Sarah Powell Huntington presents citation to
Mayor John V. Lindsay for "prompt and decisive
actions in improving the correctional
procedures in the City of New York." - 1966

The Sixties: a decade of great change in the United States in which we witnessed escalation of war in Vietnam, emergence of the peace movement and flower children, terrible assassinations of public figures, changing sexual mores, and increased drug abuse. In i962, Mrs. Huntington wrote, "Although our numbers are relatively small we arc recognized as a most useful and necessary adjunct to the community;... there is little or no duplication of our services in the city." Four years later she said, "We note a growing appreciation in the community of the need for social rehabilitation of offenders; less detention, prompter arraignment, more probation instead of incarceration, more attention to adjustment before and after discharge..."

Hopper Academy, funded by the City and State,
provided training to youngsters seeking a GEDs.

WPA by this time was having to dip into its capital to cover operating costs. While it was receiving kudos from city agencies, it was not receiving sufficient funding from them. Mrs. Huntington noted, "The Women's Prison Association is one of the few remaining social agencies in New York receiving as little as 10% of their operating funds from [government] sources. There is a growing number of offenders in the community and perhaps someday there may be increased government support for our skilled care. In the meantime, through our own efforts, we must continue to fill the void in public rehabilitative services." Added her successor, Mrs. Cecily Crawford, "We will continue to look for overlooked ones in our society. Our newest venture, suggested by the New York City Office of Probation, is a special program of counseling and related services for the pregnant offender. We feel their rehabilitation will stabilize a part of the next generation and stop a vicious circle."

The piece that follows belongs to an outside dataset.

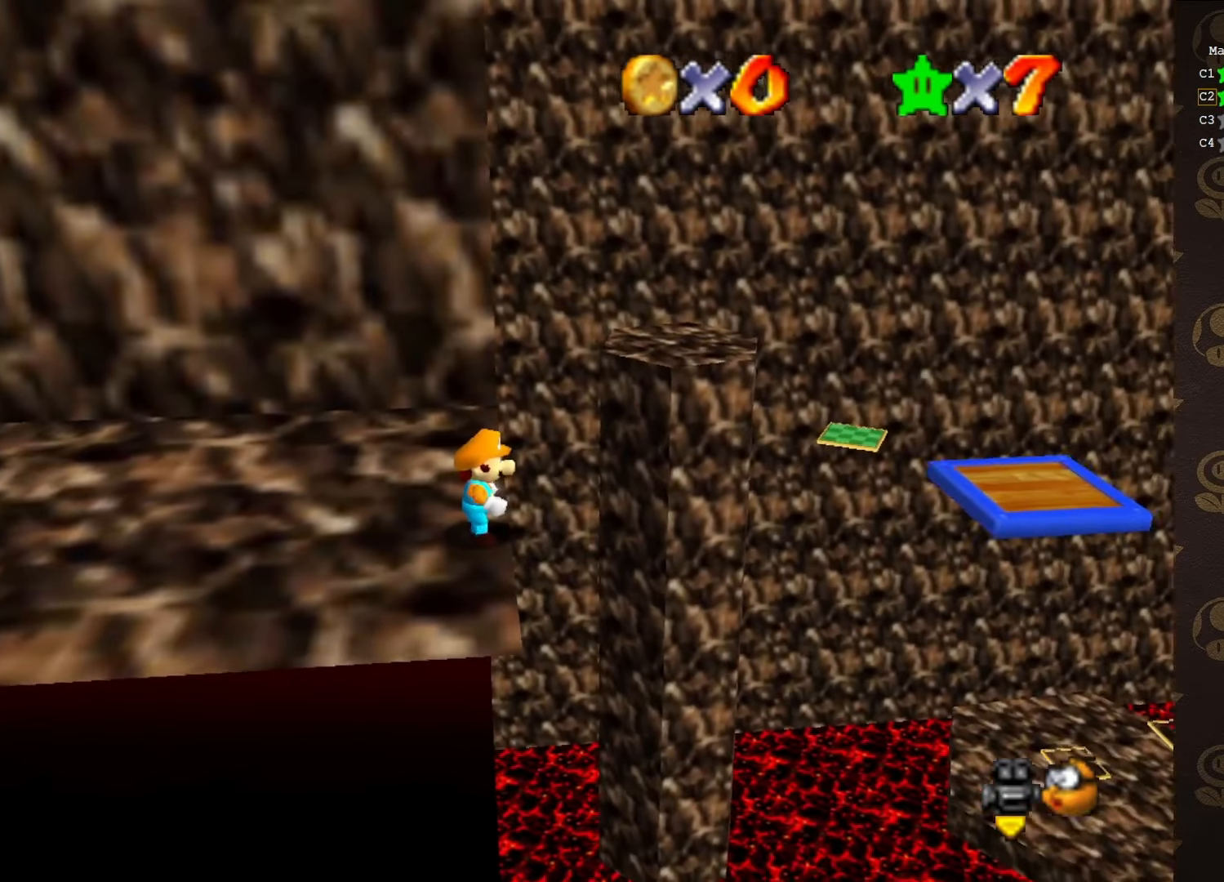
{"buttons": [], "left_stick": "center", "events": []}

Daily life at Hopper Home.

For the thousands of women who have lived at Hopper Home, its doors have been a symbol of the chance for a new life. WPA, from the days of Abigail Gibbons, has embraced the belief that people can change - if given the support and skills to become independent and productive members of society.

WPA has represented the opposite of punishment: it has represented the possibility of redemption.

Myriad programs have been created through the years to sustain those in prisons and those fortunate enough to spend time at Hopper Home. These programs have included drug counseling, vocational training, job placement, parenting education for young mothers, help for battered women, and help for women with AIDS. With changing times have come changing needs.

In the late 1980's the agency decided it must find a way to ameliorate the plight of women who wanted to be reunited with their children but had no place to live. It therefore found and rehabilitated an abandoned building on Tompkins Square which opened its doors in 1993 as the Sarah Powell Huntington House. Huntington House, the result of support from public, private, and foundation sources, is a milestone on WPA's long journey in the forefront.